- Opening Delimiter -
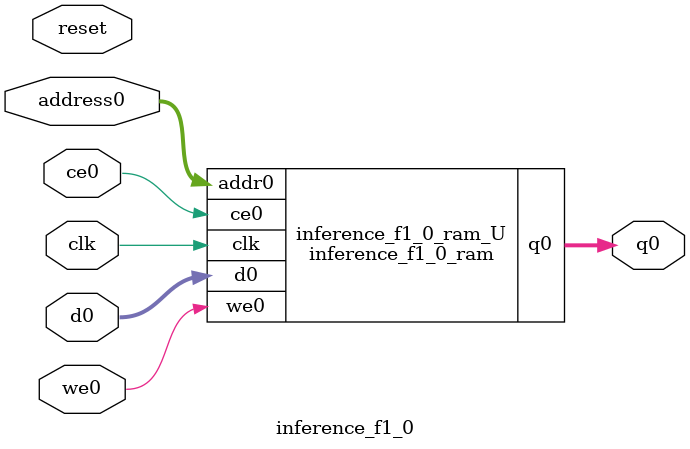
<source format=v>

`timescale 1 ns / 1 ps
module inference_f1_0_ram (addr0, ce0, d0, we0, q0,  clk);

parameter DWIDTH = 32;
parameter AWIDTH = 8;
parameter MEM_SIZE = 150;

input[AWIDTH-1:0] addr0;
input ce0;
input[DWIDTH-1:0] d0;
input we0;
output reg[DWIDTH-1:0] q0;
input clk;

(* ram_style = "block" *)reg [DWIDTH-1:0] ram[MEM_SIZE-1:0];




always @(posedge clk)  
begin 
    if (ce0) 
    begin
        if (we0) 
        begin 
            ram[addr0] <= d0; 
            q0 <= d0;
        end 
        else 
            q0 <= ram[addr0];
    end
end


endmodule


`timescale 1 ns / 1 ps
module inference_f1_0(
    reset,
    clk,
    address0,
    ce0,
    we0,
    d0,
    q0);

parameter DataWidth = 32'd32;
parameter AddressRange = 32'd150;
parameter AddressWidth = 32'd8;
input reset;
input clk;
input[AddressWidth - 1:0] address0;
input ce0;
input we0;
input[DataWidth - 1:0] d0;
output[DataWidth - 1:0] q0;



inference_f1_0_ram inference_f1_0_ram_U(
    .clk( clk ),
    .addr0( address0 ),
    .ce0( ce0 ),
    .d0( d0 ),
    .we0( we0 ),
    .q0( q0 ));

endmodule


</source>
- Closing Delimiter -
### WORK INSTRUCTION:
Each entry is to be returned as it stands, and each picture is to be left out.

### OUTPUT BELOW:
<source format=v>

`timescale 1 ns / 1 ps
module inference_f1_0_ram (addr0, ce0, d0, we0, q0,  clk);

parameter DWIDTH = 32;
parameter AWIDTH = 8;
parameter MEM_SIZE = 150;

input[AWIDTH-1:0] addr0;
input ce0;
input[DWIDTH-1:0] d0;
input we0;
output reg[DWIDTH-1:0] q0;
input clk;

(* ram_style = "block" *)reg [DWIDTH-1:0] ram[MEM_SIZE-1:0];




always @(posedge clk)  
begin 
    if (ce0) 
    begin
        if (we0) 
        begin 
            ram[addr0] <= d0; 
            q0 <= d0;
        end 
        else 
            q0 <= ram[addr0];
    end
end


endmodule


`timescale 1 ns / 1 ps
module inference_f1_0(
    reset,
    clk,
    address0,
    ce0,
    we0,
    d0,
    q0);

parameter DataWidth = 32'd32;
parameter AddressRange = 32'd150;
parameter AddressWidth = 32'd8;
input reset;
input clk;
input[AddressWidth - 1:0] address0;
input ce0;
input we0;
input[DataWidth - 1:0] d0;
output[DataWidth - 1:0] q0;



inference_f1_0_ram inference_f1_0_ram_U(
    .clk( clk ),
    .addr0( address0 ),
    .ce0( ce0 ),
    .d0( d0 ),
    .we0( we0 ),
    .q0( q0 ));

endmodule


</source>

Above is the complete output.